I had to explain to my daughters that for the next few weeks, and likely the remainder of their summer, they would be inside. No more pool, no more water parks, no more malls, no more restaurants—there were all closed. On top of that, we don’t know what school will look like in the fall, but we know it won’t be back to normal.

Oof. Talk about a heavy heart and major disappointment. While most of the world is taking steps forward, we are moving backward here in southeast Asia.

Life is full of disappointments, and those disappointments come in all shapes and sizes. It could be something as simple as not getting what they expected for their birthday or not being in the same class as one of their best friends. Or, in this case, likely not returning to in-person school and embarking on yet another year of virtual school. Learning how to navigate simple disappointments at a young age will help children build resiliency tools to handle the bigger disappointments in life.

So how do we teach children to handle disappointment well? Start with these simple tips.

1. Listen & Empathize

When you listen to understand, you are letting your child that you care. And it’s ok, to be honest with how you’re feeling too! This will let your child know that they are not alone in how they are feeling.

2. Guide Expectations

It’s tempting to sugarcoat the situation to minimize the sadness. However, that could lead to more disappointment. Instead, be your child’s mentor. Tell them what to expect next and then help guide them through whatever the situation may be.

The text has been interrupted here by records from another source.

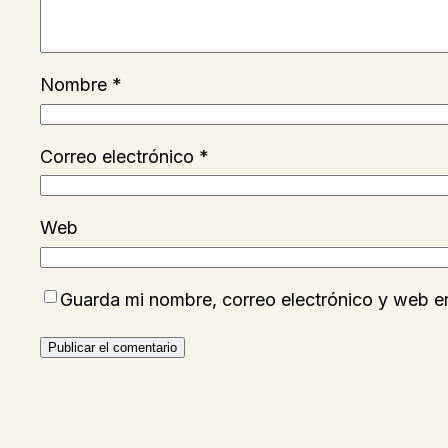
Nombre
*
Correo electrónico
*
Web
Guarda mi nombre, correo electrónico y web e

3. Learn Self Calming Skills

When a child gets disappointed, they often get sad or angry. Learning breathing exercises and grounding techniques are great ways to center, calm down, and refocus. These are helpful for adults as well!

4. Remind Them of What They Can Control

Kids tend to feel out of control when they are disappointed, so it’s good to remind them that they won’t feel this way forever and that there are some things they can control. Attitude and mindsets are great places to start. Some other examples include:

  • They can’t see their friends in person, but they can still be social by connecting over facetime or zoom.
  • They can’t meet with their piano teacher, but they can still practice the piano.
  • Their favorite flavor of ice cream is out, but they can choose another flavor.

5. Practice Gratitude

There are many benefits to showing gratitude. Studies show that expressing gratitude positively affects your health, mindset, and relationships. Working with your child to make a list of things you’re both thankful for is an excellent way to practice gratitude.

Remember, big or small, experiencing disappointment at times in life is inevitable. So, the next time playdates are canceled, they don’t make the team, or their recipe didn’t turn out as they expected, remind your child of everything they’ve already overcome and help them through the disappointment they’re facing right now. Doing so will strengthen their mental and emotional health and prepare them for whatever life throws their way—it may even help you, too!